One could probably come up with an oil pump drive that would self adjust the opposite way to give max oil pressure at idle and sort of taper off a bit higher in the revs (the bypass valve in modern engines does exactly that). Probably not really necessary with modern engines (let's say my 1987 205GTI engine is "modern") but an interesting thought experiment.
 
The oil pump in the EP series of PSA engines is regulated so that after 2000 rpm it delivers near constant pressure by controlling pump displacement. Up to that speed displacement is
maximum.

PSA mentions that among other things it reduces load on the engine and saves fuel.
 
The EP range of engines are the 1.6 petrol turbos and naturally aspirated engines used by Peugeot and Citroen. in everything from little DS3s to large C5s and 508s.

The pump sits in the sump and is chain driven from the crankshaft. It is a conventional two rotor pump displacing oil between the cogs. The unusual feature is that while the first pumping rotor is fixed on its chain driven axle, the second rotor and its axle are able to slide so that a smaller area inside the outer stator is in mesh.

This is moved by the output pressure acting on a piston whose valve opens at the set oil pressure. A spring returns the mechanism when pressure falls.

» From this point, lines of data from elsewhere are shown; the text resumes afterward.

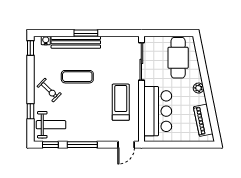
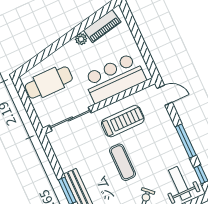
exercise mat: (77, 77) -> (123, 162), moved
plant: (198, 88) -> (81, 39), moved
treadmill: (121, 102) -> (123, 121), turned 180

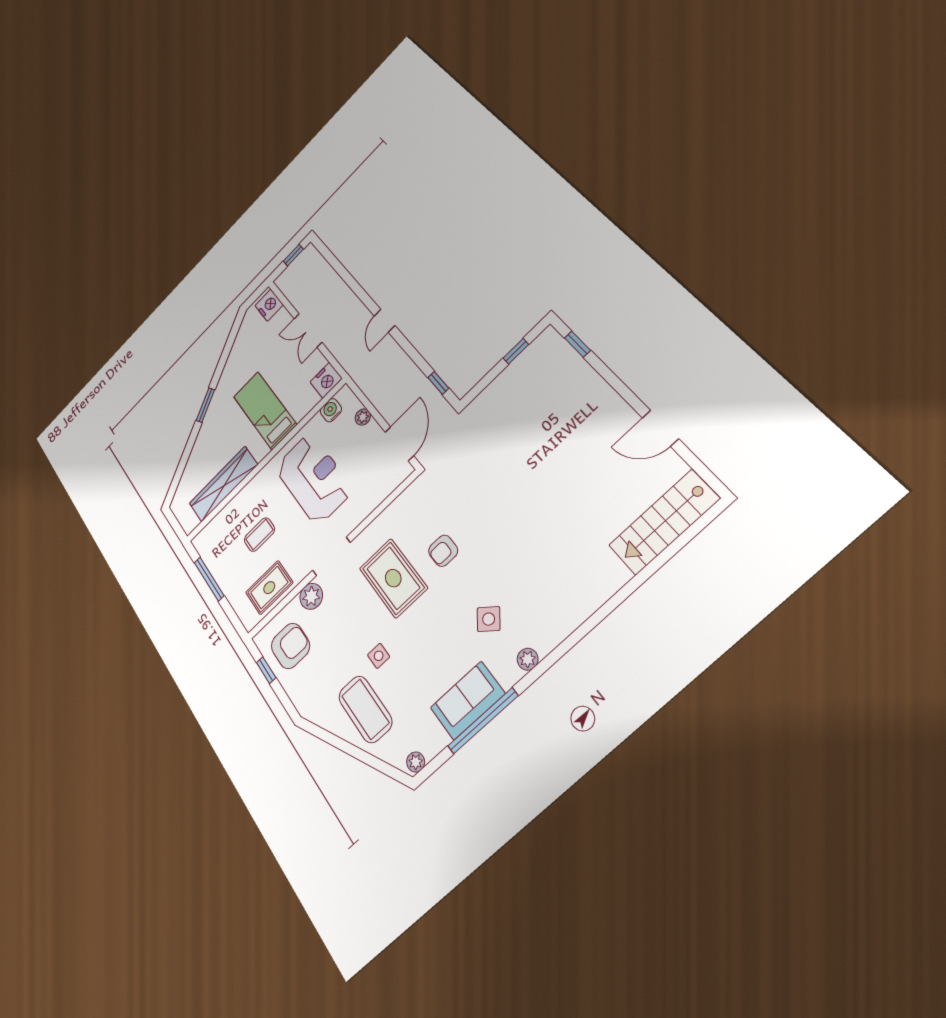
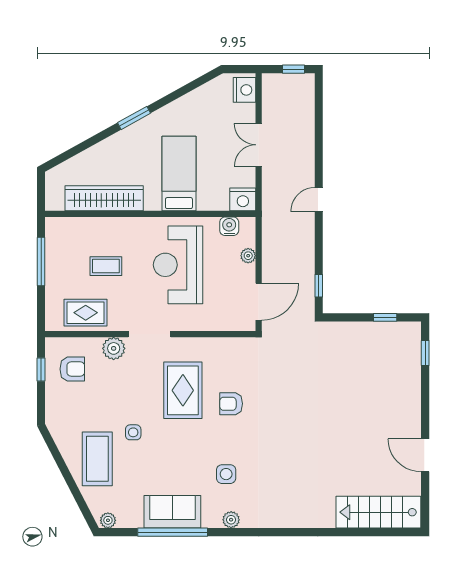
reception desk: (314, 479) -> (178, 265), turned 180
side table: (489, 619) -> (226, 474), turned -38
armchair: (290, 646) -> (72, 369), width x0.72, depth x0.72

At low RPM and lower pressures the device passes full flow rate, after which the displacement is reduced and controlled to maintain constant pressure.
 
I suspect that the output of a pump can be regulated simply by it's displacement, speed and any necessary restriction in it's output galleries? After all this time positive oil pressure and flow is no longer a mystery? There is always someone who can complicate a simple thing. Unless of course, their engines are rubbish and fail because of low starting oil pressures........
 
The point of the PSA pump design is getting maximum possible flow at start. Desirable as this is, the simple pump in older engines doesn't achieve this.